____ SUPPLIED PASSAGE
Why are my links going in the wrong place?

Dotan Cohen dotancohen at gmail.com
Tue Dec 28 15:57:50 UTC 2010


On Tue, Dec 28, 2010 at 17:33, Colin Law <clanlaw at googlemail.com> wrote:
> I think if you look at man ln you will see that it is doing what you are asking
>

I've spent a good ten minutes in the manpage before I posted, you know
me better than that!


> SYNOPSIS
>       ln [OPTION]... [-T] TARGET LINK_NAME   (1st form)
>       ln [OPTION]... TARGET                  (2nd form)
>       ln [OPTION]... TARGET... DIRECTORY     (3rd form)
>       ln [OPTION]... -t DIRECTORY TARGET...  (4th form)
________
____ RECORDED DATA
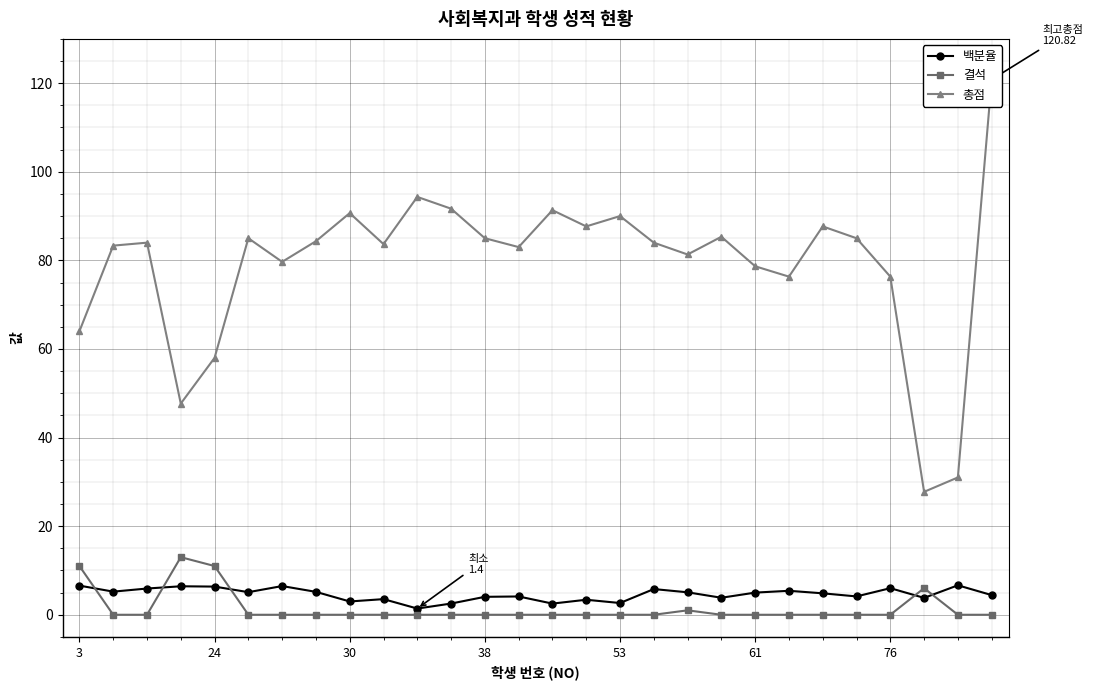

True or false: 총점 and 백분율 cross at least once.

False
________
WHAT TO WORK ON
Please continue the mailing-list message above about links going in the wrong place, starting after its last line.

ANSWER TO THE PROBLEM
>
> DESCRIPTION
>       In the 1st form, create a link to TARGET with the name
> LINK_NAME.  In the 2nd form, create a link to TARGET in
>       the current directory.  In the 3rd and 4th forms, create links
> to each TARGET in DIRECTORY.  Create hard links
>       by default, symbolic links with --symbolic.  When creating hard
> links, each TARGET must exist.  Symbolic links
>       can hold arbitrary text; if later resolved, a relative link is
> interpreted in relation to  its  parent  direc‐
>       tory.
>
> You are using the 3rd form so it puts a link to TARGET in DIRECTORY.
> I think maybe you want the params the other way around.
>

Thanks. I have tried different combinations of -st, -ts, -s -t, -t -s,
and the equivalents with the uppercase T. I didn't bother to report
all that, I figured that the post was long enough! Sorry, I should
have been more verbose.

I know that I can reverse the order of the arguments, but that always
gets me confused. It is much easier for me to remember which flags to
use.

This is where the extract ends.